If you are dealt 3 cards from a shuffled deck of 52 cards, find the probability of getting one queen and two kings. The probability is (Round to six decimal places as needed.)

Step 1 ：We are given a shuffled deck of 52 cards and we are to find the probability of getting one queen and two kings when dealt 3 cards.

Step 2 ：The total number of ways to draw 3 cards from a deck of 52 is given by the combination formula \(C(n, k) = \frac{n!}{k!(n-k)!}\), where n is the total number of items, k is the number of items to choose, and '!' denotes factorial. In this case, n=52 and k=3, which gives us a total of 22100 ways.

Step 3 ：The number of ways to draw one queen from four available is \(C(4, 1)\), which gives us 4 ways.

Step 4 ：The number of ways to draw two kings from four available is \(C(4, 2)\), which gives us 6 ways.
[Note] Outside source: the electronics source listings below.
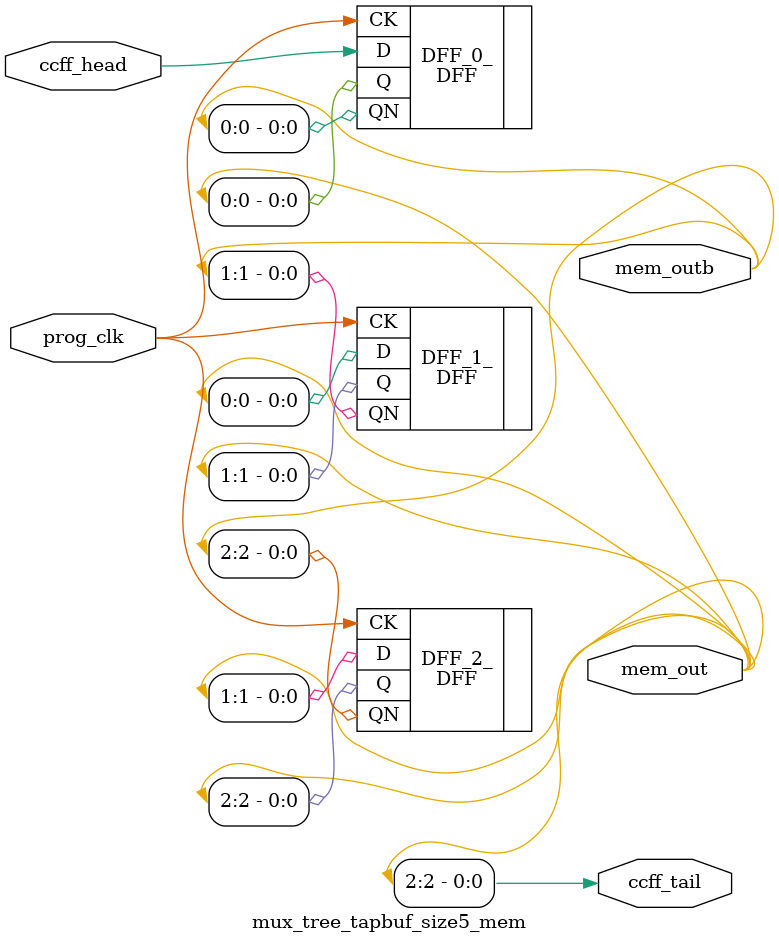
<source format=v>
/*verilator tracing_off*/
//Example
// ----- END Verilog module for mux_tree_tapbuf_size9_mem -----

//----- Default net type -----
`default_nettype wire




//----- Default net type -----
`default_nettype wire

// ----- Verilog module for mux_tree_tapbuf_size5_mem -----
module mux_tree_tapbuf_size5_mem(prog_clk,
                                 ccff_head,
                                 ccff_tail,
                                 mem_out,
                                 mem_outb);
//----- GLOBAL PORTS -----
input [0:0] prog_clk;
//----- INPUT PORTS -----
input [0:0] ccff_head;
//----- OUTPUT PORTS -----
output [0:0] ccff_tail;
//----- OUTPUT PORTS -----
output [0:2] mem_out;
//----- OUTPUT PORTS -----
output [0:2] mem_outb;

//----- BEGIN wire-connection ports -----
//----- END wire-connection ports -----


//----- BEGIN Registered ports -----
//----- END Registered ports -----



// ----- BEGIN Local short connections -----
// ----- END Local short connections -----
// ----- BEGIN Local output short connections -----
	assign ccff_tail[0] = mem_out[2];
// ----- END Local output short connections -----

	DFF DFF_0_ (
		.CK(prog_clk),
		.D(ccff_head),
		.Q(mem_out[0]),
		.QN(mem_outb[0]));

	DFF DFF_1_ (
		.CK(prog_clk),
		.D(mem_out[0]),
		.Q(mem_out[1]),
		.QN(mem_outb[1]));

	DFF DFF_2_ (
		.CK(prog_clk),
		.D(mem_out[1]),
		.Q(mem_out[2]),
		.QN(mem_outb[2]));

endmodule

</source>
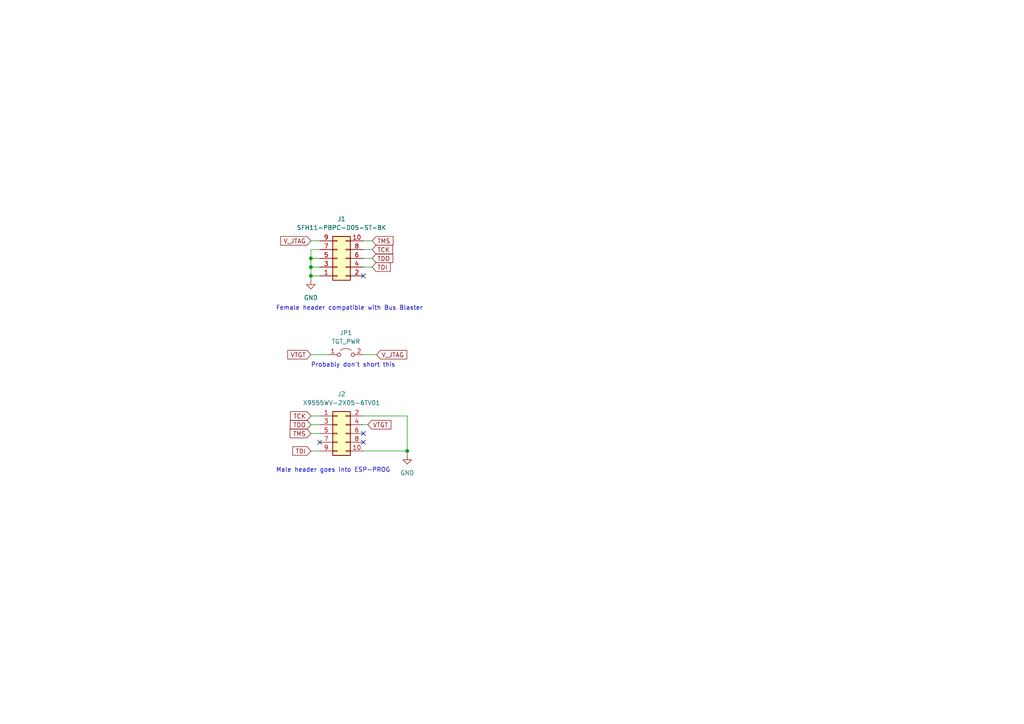
<source format=kicad_sch>
(kicad_sch (version 20230121) (generator eeschema)

  (uuid 4a8a310f-4f96-4aeb-b2d8-5b9c1162bd7e)

  (paper "A4")

  

  (junction (at 118.11 130.81) (diameter 0) (color 0 0 0 0)
    (uuid 26ee3e76-d790-49ba-b616-98b63b3b026c)
  )
  (junction (at 90.17 77.47) (diameter 0) (color 0 0 0 0)
    (uuid 3460fa80-f9d3-4125-8cb3-2b70a830a0b2)
  )
  (junction (at 90.17 80.01) (diameter 0) (color 0 0 0 0)
    (uuid 8f6f8135-6a51-48f5-83d5-734f3319eaac)
  )
  (junction (at 90.17 74.93) (diameter 0) (color 0 0 0 0)
    (uuid 97eb86eb-ba7a-4281-a810-e322a06c9ab1)
  )

  (no_connect (at 105.41 128.27) (uuid 20482dda-e0d1-487c-b5fa-1e6c26b33a5b))
  (no_connect (at 92.71 128.27) (uuid 7110505d-3969-4ad0-bda0-c6cbca80c6ec))
  (no_connect (at 105.41 80.01) (uuid d1fa5be0-2397-45d8-b8aa-597272af5ffe))
  (no_connect (at 105.41 125.73) (uuid d7225b92-68e1-4011-8341-f5f48b6d0fbe))

  (wire (pts (xy 90.17 80.01) (xy 90.17 81.28))
    (stroke (width 0) (type default))
    (uuid 0cce2a71-c70d-49bb-b53b-376d9c2fec8d)
  )
  (wire (pts (xy 90.17 74.93) (xy 90.17 77.47))
    (stroke (width 0) (type default))
    (uuid 45a1b026-e047-4966-a174-987e8d92f1d0)
  )
  (wire (pts (xy 118.11 132.08) (xy 118.11 130.81))
    (stroke (width 0) (type default))
    (uuid 55d75fa7-25ed-4f4e-81d7-9ec6cba90540)
  )
  (wire (pts (xy 90.17 80.01) (xy 92.71 80.01))
    (stroke (width 0) (type default))
    (uuid 5c96626e-7463-4d61-b0b7-5682bc5e8eb9)
  )
  (wire (pts (xy 90.17 72.39) (xy 90.17 74.93))
    (stroke (width 0) (type default))
    (uuid 6b7711ef-45e4-4a23-b3cc-a4851b79e369)
  )
  (wire (pts (xy 90.17 123.19) (xy 92.71 123.19))
    (stroke (width 0) (type default))
    (uuid 723929b4-d89b-44d2-9af2-b59183b4762e)
  )
  (wire (pts (xy 105.41 123.19) (xy 106.68 123.19))
    (stroke (width 0) (type default))
    (uuid 9b1baf3f-244e-46e4-abf7-64d003ce32a0)
  )
  (wire (pts (xy 105.41 72.39) (xy 107.95 72.39))
    (stroke (width 0) (type default))
    (uuid 9ca664a2-7be7-486b-9505-841b36a0d003)
  )
  (wire (pts (xy 118.11 120.65) (xy 118.11 130.81))
    (stroke (width 0) (type default))
    (uuid b463ab1f-a114-4559-b454-82adef75d348)
  )
  (wire (pts (xy 90.17 130.81) (xy 92.71 130.81))
    (stroke (width 0) (type default))
    (uuid bd9ff2b2-383a-4eae-a804-33a97d61ba16)
  )
  (wire (pts (xy 105.41 74.93) (xy 107.95 74.93))
    (stroke (width 0) (type default))
    (uuid c30dd912-da4c-4a73-8df4-4c5912c28832)
  )
  (wire (pts (xy 105.41 69.85) (xy 107.95 69.85))
    (stroke (width 0) (type default))
    (uuid c3fffb2e-6104-4199-8e82-993de5efc602)
  )
  (wire (pts (xy 90.17 120.65) (xy 92.71 120.65))
    (stroke (width 0) (type default))
    (uuid c68bf1f8-6e15-4edd-a2eb-be89cf731b86)
  )
  (wire (pts (xy 90.17 102.87) (xy 95.25 102.87))
    (stroke (width 0) (type default))
    (uuid c89205d5-cdb5-4b87-9a64-269fd218f7d3)
  )
  (wire (pts (xy 90.17 69.85) (xy 92.71 69.85))
    (stroke (width 0) (type default))
    (uuid c990e49b-4803-44fe-9cb6-ac47789c0f29)
  )
  (wire (pts (xy 90.17 77.47) (xy 90.17 80.01))
    (stroke (width 0) (type default))
    (uuid d069066d-903e-4fa9-9045-96d89e4b7f11)
  )
  (wire (pts (xy 105.41 130.81) (xy 118.11 130.81))
    (stroke (width 0) (type default))
    (uuid d0be6c9a-47b9-407a-b282-32bc1014dcf7)
  )
  (wire (pts (xy 105.41 77.47) (xy 107.95 77.47))
    (stroke (width 0) (type default))
    (uuid d104f1e3-1ca4-4257-88a0-3f4a2f7d0e44)
  )
  (wire (pts (xy 90.17 125.73) (xy 92.71 125.73))
    (stroke (width 0) (type default))
    (uuid d194542d-7e32-4161-b3b0-eb6014c88d58)
  )
  (wire (pts (xy 92.71 72.39) (xy 90.17 72.39))
    (stroke (width 0) (type default))
    (uuid e9888cef-8442-4772-af0b-8ce5fc6ed2e2)
  )
  (wire (pts (xy 105.41 120.65) (xy 118.11 120.65))
    (stroke (width 0) (type default))
    (uuid ea38c615-e8ed-4344-b17d-0fe3e39053c4)
  )
  (wire (pts (xy 90.17 74.93) (xy 92.71 74.93))
    (stroke (width 0) (type default))
    (uuid f2950a7a-4f3d-4b15-8419-77c5af8d4484)
  )
  (wire (pts (xy 109.22 102.87) (xy 105.41 102.87))
    (stroke (width 0) (type default))
    (uuid f3e6968c-4646-4645-8e5c-1e3acb4ff54e)
  )
  (wire (pts (xy 90.17 77.47) (xy 92.71 77.47))
    (stroke (width 0) (type default))
    (uuid fff5c33f-9014-4571-9a3a-5504de849dee)
  )

  (text "Male header goes into ESP-PROG" (at 80.01 137.16 0)
    (effects (font (size 1.27 1.27)) (justify left bottom))
    (uuid 0917e5ab-e23b-4dac-bcb1-b595f54c9def)
  )
  (text "Probably don't short this" (at 90.17 106.68 0)
    (effects (font (size 1.27 1.27)) (justify left bottom))
    (uuid 2f4735ee-cc80-4d3e-9a88-cfcc697ef74c)
  )
  (text "Female header compatible with Bus Blaster" (at 80.01 90.17 0)
    (effects (font (size 1.27 1.27)) (justify left bottom))
    (uuid 88ba29c4-dd11-48c8-9677-77a9b2e37754)
  )

  (global_label "TDO" (shape input) (at 107.95 74.93 0) (fields_autoplaced)
    (effects (font (size 1.27 1.27)) (justify left))
    (uuid 06c38b52-623d-4fef-9d15-a4233aa6099e)
    (property "Intersheetrefs" "${INTERSHEET_REFS}" (at 114.5033 74.93 0)
      (effects (font (size 1.27 1.27)) (justify left) hide)
    )
  )
  (global_label "TMS" (shape input) (at 90.17 125.73 180) (fields_autoplaced)
    (effects (font (size 1.27 1.27)) (justify right))
    (uuid 08243fa7-a49f-4949-9767-583442b6d5cb)
    (property "Intersheetrefs" "${INTERSHEET_REFS}" (at 83.5563 125.73 0)
      (effects (font (size 1.27 1.27)) (justify right) hide)
    )
  )
  (global_label "TCK" (shape input) (at 107.95 72.39 0) (fields_autoplaced)
    (effects (font (size 1.27 1.27)) (justify left))
    (uuid 0a894ad1-a72e-45b4-bb42-ea42b36d6175)
    (property "Intersheetrefs" "${INTERSHEET_REFS}" (at 114.4428 72.39 0)
      (effects (font (size 1.27 1.27)) (justify left) hide)
    )
  )
  (global_label "V_JTAG" (shape input) (at 90.17 69.85 180) (fields_autoplaced)
    (effects (font (size 1.27 1.27)) (justify right))
    (uuid 1eb6baee-cd94-4cbd-b196-6bbebe08003b)
    (property "Intersheetrefs" "${INTERSHEET_REFS}" (at 80.8348 69.85 0)
      (effects (font (size 1.27 1.27)) (justify right) hide)
    )
  )
  (global_label "TMS" (shape input) (at 107.95 69.85 0) (fields_autoplaced)
    (effects (font (size 1.27 1.27)) (justify left))
    (uuid 388e11e0-e52f-4939-ad90-8667d16c5045)
    (property "Intersheetrefs" "${INTERSHEET_REFS}" (at 114.5637 69.85 0)
      (effects (font (size 1.27 1.27)) (justify left) hide)
    )
  )
  (global_label "TDO" (shape input) (at 90.17 123.19 180) (fields_autoplaced)
    (effects (font (size 1.27 1.27)) (justify right))
    (uuid 5954fa4d-95ec-4d89-819a-b793e828e99b)
    (property "Intersheetrefs" "${INTERSHEET_REFS}" (at 83.6167 123.19 0)
      (effects (font (size 1.27 1.27)) (justify right) hide)
    )
  )
  (global_label "TCK" (shape input) (at 90.17 120.65 180) (fields_autoplaced)
    (effects (font (size 1.27 1.27)) (justify right))
    (uuid 71fe15eb-403d-44f4-9363-4cad21a2c190)
    (property "Intersheetrefs" "${INTERSHEET_REFS}" (at 83.6772 120.65 0)
      (effects (font (size 1.27 1.27)) (justify right) hide)
    )
  )
  (global_label "V_JTAG" (shape input) (at 109.22 102.87 0) (fields_autoplaced)
    (effects (font (size 1.27 1.27)) (justify left))
    (uuid 8ace3acf-c5bb-434e-8dc9-11917030286e)
    (property "Intersheetrefs" "${INTERSHEET_REFS}" (at 118.5552 102.87 0)
      (effects (font (size 1.27 1.27)) (justify left) hide)
    )
  )
  (global_label "VTGT" (shape input) (at 106.68 123.19 0) (fields_autoplaced)
    (effects (font (size 1.27 1.27)) (justify left))
    (uuid bd4d7087-2497-4b98-98e6-0000036a3f77)
    (property "Intersheetrefs" "${INTERSHEET_REFS}" (at 113.959 123.19 0)
      (effects (font (size 1.27 1.27)) (justify left) hide)
    )
  )
  (global_label "TDI" (shape input) (at 90.17 130.81 180) (fields_autoplaced)
    (effects (font (size 1.27 1.27)) (justify right))
    (uuid c2af4dd5-7676-4f28-94a8-2f94d5b7cb44)
    (property "Intersheetrefs" "${INTERSHEET_REFS}" (at 84.3424 130.81 0)
      (effects (font (size 1.27 1.27)) (justify right) hide)
    )
  )
  (global_label "VTGT" (shape input) (at 90.17 102.87 180) (fields_autoplaced)
    (effects (font (size 1.27 1.27)) (justify right))
    (uuid e94560da-2374-42cd-874a-d527be7e5264)
    (property "Intersheetrefs" "${INTERSHEET_REFS}" (at 82.891 102.87 0)
      (effects (font (size 1.27 1.27)) (justify right) hide)
    )
  )
  (global_label "TDI" (shape input) (at 107.95 77.47 0) (fields_autoplaced)
    (effects (font (size 1.27 1.27)) (justify left))
    (uuid ff2d8faf-c96f-4a94-be47-47a16c19702c)
    (property "Intersheetrefs" "${INTERSHEET_REFS}" (at 113.7776 77.47 0)
      (effects (font (size 1.27 1.27)) (justify left) hide)
    )
  )

  (symbol (lib_id "Connector_Generic:Conn_02x05_Odd_Even") (at 97.79 74.93 0) (mirror x) (unit 1)
    (in_bom yes) (on_board yes) (dnp no) (fields_autoplaced)
    (uuid 536a4949-fc5f-4d19-bc68-9e0305495932)
    (property "Reference" "J1" (at 99.06 63.5 0)
      (effects (font (size 1.27 1.27)))
    )
    (property "Value" "SFH11-PBPC-D05-ST-BK" (at 99.06 66.04 0)
      (effects (font (size 1.27 1.27)))
    )
    (property "Footprint" "Connector_IDC:IDC-Header_2x05_P2.54mm_Vertical" (at 97.79 74.93 0)
      (effects (font (size 1.27 1.27)) hide)
    )
    (property "Datasheet" "~" (at 97.79 74.93 0)
      (effects (font (size 1.27 1.27)) hide)
    )
    (property "LCSC" "C3322462" (at 97.79 74.93 0)
      (effects (font (size 1.27 1.27)) hide)
    )
    (property "Alt" "C358739" (at 97.79 74.93 0)
      (effects (font (size 1.27 1.27)) hide)
    )
    (pin "10" (uuid 186d182d-7ece-4258-ab92-0e500cb5ceab))
    (pin "9" (uuid 654cc408-328d-4ee8-9db4-883d916e3be6))
    (pin "6" (uuid ff120c34-eed5-4d3f-8c40-79770723cc8d))
    (pin "7" (uuid 62b938d1-8117-4c47-8818-732be4a78eba))
    (pin "3" (uuid ccd87311-e31b-421c-9559-9a52cb3706e4))
    (pin "2" (uuid 9ebcb5e5-93dd-4514-855f-5ac895c70b7c))
    (pin "5" (uuid d016660e-3fd3-41bc-9f48-7b790dee1709))
    (pin "4" (uuid c8d0757f-b3c8-40d8-9f78-7d1b523cb9e3))
    (pin "8" (uuid 8280dec1-9ba0-4ff2-868b-522cc6df08f6))
    (pin "1" (uuid ee195eb8-4561-4fb1-8b51-902c93bca8b1))
    (instances
      (project "ESPProg-to-altera"
        (path "/4a8a310f-4f96-4aeb-b2d8-5b9c1162bd7e"
          (reference "J1") (unit 1)
        )
      )
    )
  )

  (symbol (lib_id "power:GND") (at 90.17 81.28 0) (unit 1)
    (in_bom yes) (on_board yes) (dnp no) (fields_autoplaced)
    (uuid 83bcf9b4-af77-49bd-99c5-2b3d7a89ded8)
    (property "Reference" "#PWR01" (at 90.17 87.63 0)
      (effects (font (size 1.27 1.27)) hide)
    )
    (property "Value" "GND" (at 90.17 86.36 0)
      (effects (font (size 1.27 1.27)))
    )
    (property "Footprint" "" (at 90.17 81.28 0)
      (effects (font (size 1.27 1.27)) hide)
    )
    (property "Datasheet" "" (at 90.17 81.28 0)
      (effects (font (size 1.27 1.27)) hide)
    )
    (pin "1" (uuid c8f45335-15f2-4dc3-a6d6-70a42bdb03a4))
    (instances
      (project "ESPProg-to-altera"
        (path "/4a8a310f-4f96-4aeb-b2d8-5b9c1162bd7e"
          (reference "#PWR01") (unit 1)
        )
      )
    )
  )

  (symbol (lib_id "Jumper:Jumper_2_Open") (at 100.33 102.87 0) (unit 1)
    (in_bom no) (on_board yes) (dnp no) (fields_autoplaced)
    (uuid 8ebe5715-f281-468a-a727-9454e96c4ce4)
    (property "Reference" "JP1" (at 100.33 96.52 0)
      (effects (font (size 1.27 1.27)))
    )
    (property "Value" "TGT_PWR" (at 100.33 99.06 0)
      (effects (font (size 1.27 1.27)))
    )
    (property "Footprint" "Jumper:SolderJumper-2_P1.3mm_Open_TrianglePad1.0x1.5mm" (at 100.33 102.87 0)
      (effects (font (size 1.27 1.27)) hide)
    )
    (property "Datasheet" "~" (at 100.33 102.87 0)
      (effects (font (size 1.27 1.27)) hide)
    )
    (pin "2" (uuid e3879939-4cc6-4b24-b8f4-03c32316fcb0))
    (pin "1" (uuid f35793c1-f684-40e9-8957-e7d5ebda457a))
    (instances
      (project "ESPProg-to-altera"
        (path "/4a8a310f-4f96-4aeb-b2d8-5b9c1162bd7e"
          (reference "JP1") (unit 1)
        )
      )
    )
  )

  (symbol (lib_id "Connector_Generic:Conn_02x05_Odd_Even") (at 97.79 125.73 0) (unit 1)
    (in_bom yes) (on_board yes) (dnp no) (fields_autoplaced)
    (uuid ca4eed3b-0fd9-4e4c-b108-9133e70d3a36)
    (property "Reference" "J2" (at 99.06 114.3 0)
      (effects (font (size 1.27 1.27)))
    )
    (property "Value" "X9555WV-2X05-6TV01" (at 99.06 116.84 0)
      (effects (font (size 1.27 1.27)))
    )
    (property "Footprint" "Connector_IDC:IDC-Header_2x05_P2.54mm_Vertical" (at 97.79 125.73 0)
      (effects (font (size 1.27 1.27)) hide)
    )
    (property "Datasheet" "~" (at 97.79 125.73 0)
      (effects (font (size 1.27 1.27)) hide)
    )
    (property "LCSC" "C706914" (at 97.79 125.73 0)
      (effects (font (size 1.27 1.27)) hide)
    )
    (property "Alt" "C5665" (at 97.79 125.73 0)
      (effects (font (size 1.27 1.27)) hide)
    )
    (pin "10" (uuid 017d83fa-5fc9-4749-884c-ce2c0d493525))
    (pin "9" (uuid dd1997ed-5b48-46f1-8c7d-2681345e0a03))
    (pin "6" (uuid 69eede63-7e5c-49ac-97e0-b8fbf6e0f34b))
    (pin "7" (uuid fabb3557-35a2-48df-bde2-df5ba644586e))
    (pin "3" (uuid 6ec63cbd-71da-4c90-a551-3938f9542e01))
    (pin "2" (uuid 2077aae6-248e-4826-acd0-0d60e86139b1))
    (pin "5" (uuid 01cc2720-1227-4537-8068-0d701472ff29))
    (pin "4" (uuid 50774ff4-8b75-4bd8-9ecb-65e595c660f3))
    (pin "8" (uuid a4d7cb29-ffed-41c5-90a9-264f740e36d3))
    (pin "1" (uuid 06a1a92a-0804-46df-85e9-8316e181d93c))
    (instances
      (project "ESPProg-to-altera"
        (path "/4a8a310f-4f96-4aeb-b2d8-5b9c1162bd7e"
          (reference "J2") (unit 1)
        )
      )
    )
  )

  (symbol (lib_id "power:GND") (at 118.11 132.08 0) (unit 1)
    (in_bom yes) (on_board yes) (dnp no) (fields_autoplaced)
    (uuid de3cb213-f15f-4af4-9ba5-2d2015f4cfb0)
    (property "Reference" "#PWR02" (at 118.11 138.43 0)
      (effects (font (size 1.27 1.27)) hide)
    )
    (property "Value" "GND" (at 118.11 137.16 0)
      (effects (font (size 1.27 1.27)))
    )
    (property "Footprint" "" (at 118.11 132.08 0)
      (effects (font (size 1.27 1.27)) hide)
    )
    (property "Datasheet" "" (at 118.11 132.08 0)
      (effects (font (size 1.27 1.27)) hide)
    )
    (pin "1" (uuid f5c25ba4-4602-4cd0-97b6-16c0e4902c87))
    (instances
      (project "ESPProg-to-altera"
        (path "/4a8a310f-4f96-4aeb-b2d8-5b9c1162bd7e"
          (reference "#PWR02") (unit 1)
        )
      )
    )
  )

  (sheet_instances
    (path "/" (page "1"))
  )
)

</source>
Step 5 ：The probability of both events occurring is the product of their individual probabilities. Therefore, the probability of drawing one queen and two kings is \(\frac{C(4, 1) * C(4, 2)}{C(52, 3)}\).

Step 6 ：Substituting the values we have, the probability is approximately 0.0010859728506787331.

Step 7 ：Final Answer: The probability of getting one queen and two kings when dealt 3 cards from a shuffled deck of 52 cards is approximately \(\boxed{0.001086}\).